■ WHAT IS BEING ASKED: Each record that follows should be repeated exactly, minus any images.

== PROVIDED RECORDS ==

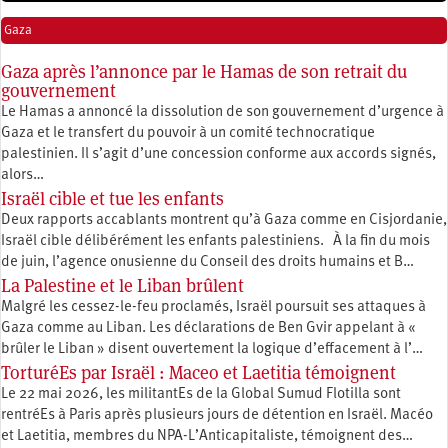
Gaza
Gaza après l’annonce par le Hamas de son retrait du
gouvernement
Le Hamas a annoncé la dissolution de son gouvernement d’urgence à
Gaza et le transfert du pouvoir à un comité technocratique
palestinien. Il s’agit d’une concession conforme aux accords signés,
alors…
Israël cible et tue les enfants
Deux rapports accablants montrent qu’à Gaza comme en Cisjordanie,
Israël cible délibérément les enfants palestiniens. À la fin du mois
de juin, l’agence onusienne du Conseil des droits humains et B…
La Palestine et le Liban brûlent
Malgré les cessez-le-feu proclamés, Israël poursuit ses attaques à
Gaza comme au Liban. Les déclarations de Ben Gvir appelant à «
brûler le Liban » disent ouvertement la logique d’effacement à l’…
TorturéEs par Israël : Maceo et Laetitia témoignent
Le 22 mai 2026, les militantEs de la Global Sumud Flotilla sont
rentréEs à Paris après plusieurs jours de détention en Israël. Macéo
et Laetitia, membres du ‪NPA-L’Anticapitaliste, témoignent des…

===

■ SOLUTION TO THIS EXERCISE:
Gaza
Gaza après l’annonce par le Hamas de son retrait du
gouvernement
Le Hamas a annoncé la dissolution de son gouvernement d’urgence à
Gaza et le transfert du pouvoir à un comité technocratique
palestinien. Il s’agit d’une concession conforme aux accords signés,
alors…
Israël cible et tue les enfants
Deux rapports accablants montrent qu’à Gaza comme en Cisjordanie,
Israël cible délibérément les enfants palestiniens. À la fin du mois
de juin, l’agence onusienne du Conseil des droits humains et B…
La Palestine et le Liban brûlent
Malgré les cessez-le-feu proclamés, Israël poursuit ses attaques à
Gaza comme au Liban. Les déclarations de Ben Gvir appelant à «
brûler le Liban » disent ouvertement la logique d’effacement à l’…
TorturéEs par Israël : Maceo et Laetitia témoignent
Le 22 mai 2026, les militantEs de la Global Sumud Flotilla sont
rentréEs à Paris après plusieurs jours de détention en Israël. Macéo
et Laetitia, membres du ‪NPA-L’Anticapitaliste, témoignent des…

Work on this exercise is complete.